FERRANTE starts the third book of her Neapolitan quartet with a burst of energy, bubbling to get on with things. She leaps forward, gathering her cast, her flock even, around her and is quickly revealing more of herself. The opening is the familiar device, an introductory come-on from further ahead in time, but then we are quickly back in a present tense with where we left off…her fledgling career as a writer has already begun to create ripples…
Separated from her great pal, she is more introvert, swept up in a tumult of revolutionary politics and early feminism, causes both that beckon from the desperation of her childhood. Our main engagement is in how others react to her fiction (which we have not read and can only guess second hand) and storms brewing (which are equally not articulated in any detail as yet), confronting her new Italy (“a confusion of space and time, of distant moods”) unfurling like a flag in front of her, pleading with her to believe what others believe, even to step up and grasp the emblem, to be what they want.
Beneath this runs an earnest girlish humanity: “I recalled the powerful emotion I had felt when I held the child in my arms and, since he didn’t calm down, I couldn’t restrain myself. I got up, and, following the trail of his wailing, reached a door through which light filtered. I knocked. Silvia answered rudely.”
Each chapterette has its own sting in the tail, like this one: “You acted the lady, bitch, and look what you have become.” Or a come on: “His clumsy gait, his flat feet, the tangle of his hair moved me.” It is more than enough to make the tea cups in Downton Abbey tremble and tinkle.
I worry how TV will deal with this masterpiece. Like other long dramas, there will be the temptation to shorten it, as Lena does for her own fiction, but that would dilute or spoil the grand vista and vision. Some of the hinges are just too intimate for the camera. The strength lies in the telling from inside the hem of the skirt, the sole of the slum, the page jacket of the academic book, the sand in the sandwich, the rattle of the train carriage, the sharp tongue of her mother, the unseen family intimacies, the latent undercurrent of sexualities, all of which will be invisible on camera.

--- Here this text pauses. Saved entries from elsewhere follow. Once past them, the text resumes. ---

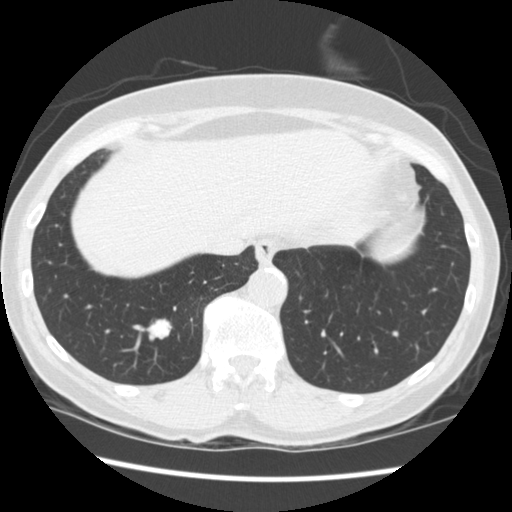
Low-dose screening chest CT, one axial slice; reconstruction kernel STANDARD; 120 kVp; lung window (W 1500 / L -600 HU); 512 × 512 image matrix.
Annotated regions visible in this slice (outlined manually by an expert reader):
- lesion 1 (tumor, lower lobe of right lung): bounding box [x1, y1, x2, y2] px = [147, 319, 172, 339]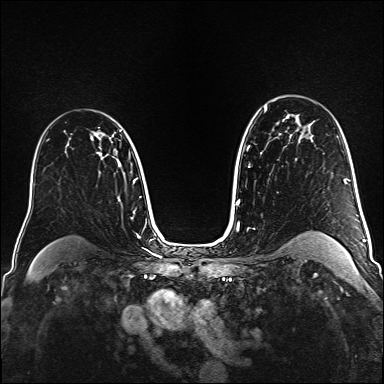
Breast MRI (dynamic contrast-enhanced), one axial slice. Position 107 of 160 along the scan axis. Dynamic contrast-enhanced series, time point 2 of 6 at this slice position (early post-contrast). 1.5 T. TE 2.3 ms, TR 5.2 ms. 1 mm slice thickness. 384 × 384 image matrix, field of view 320 × 320 mm. Female patient.
Annotated regions visible in this slice (semi-automatically segmented with operator editing):
- enhancing-tissue mask used for the functional tumour volume (all voxels passing the contrast-enhancement thresholds inside the analysis volume; usually the tumour): bounding box [x1, y1, x2, y2] px = [96, 127, 106, 154]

There is a very dark passage, and we are more than 1, 000 pages into our story now, Lena is left to her own moody musings and the one thing she cannot share with Lila, sex. She has writers block. The text becomes note form. She did that, he did that etc. Was this perhaps an unconsummated book five? For a short period it is as if Elena F, author and Elena G, heroine are locked in some dreadful internal squabble, but then Lila snaps her out of it.
-“You must be mad!”
Ferrante is subtle in slipping in the nuances of the backdrop. This is as good a social history as you may find, she is better one suspects even than her own heroine, it is very believable, we walk down a frisson of real life.